Recipe by English_Rose
This recipe comes from the Witchery restaurant in Edinburgh. A good one for impressing your guests.
Top Review by Velouria
Delicious! This is the kind of food my husband loves, so I know I'll be making this again. Rich, meaty flavor. I used mushrooms from a local farm, which were fabulous. My husband's favorite spirit is Scotch whiskey, so I usually have it on hand; it adds so much flavor to the dish. Next time I'll post a photo. Thanks for the recipe!
- 4 rib eye steaks
- 1 ounce butter
- 1 shallot, chopped
- 4 tablespoons Scotch whisky
- 1 teaspoon coarse grain mustard
- 2⁄3 cup beef broth
- 4 ounces sliced mushrooms
- 1 cup heavy cream
- 2 tablespoons fresh parsley, chopped
- salt and pepper, to taste
Directions See How It's Made
- Pan fry the steaks to desired 'doneness' and keep warm.

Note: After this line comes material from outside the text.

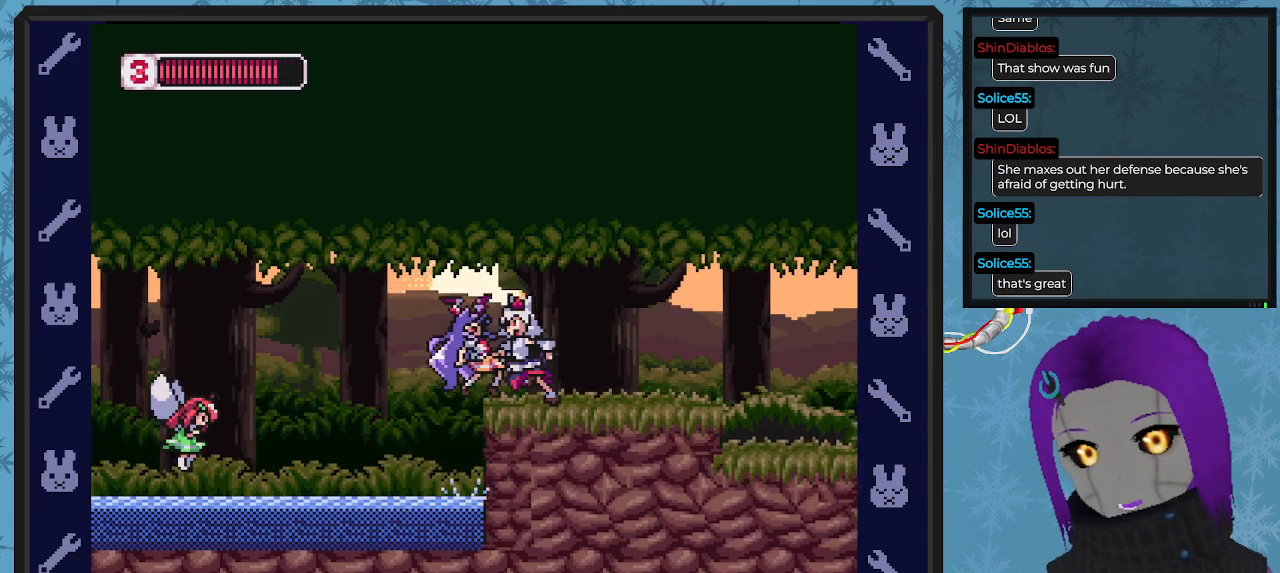
{"buttons": ["B", "DPAD_RIGHT"], "left_stick": "center", "events": [[33, "DPAD_DOWN", "down"], [100, "A", "down"], [333, "DPAD_DOWN", "up"], [367, "A", "up"]]}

- In a separate pan, melt the butter. Sauté the chopped shallot until soft.
- Add the whisky to the pan and carefully set it alight.
- When the flame goes out add the grain mustard, broth and mushrooms.
- Add the cream and bring to the boil. Simmer gently until the sauce has reduced by half, stirring from time to time.
- Add the chopped parsley just before serving.
- Season well. Pour over steaks to serve.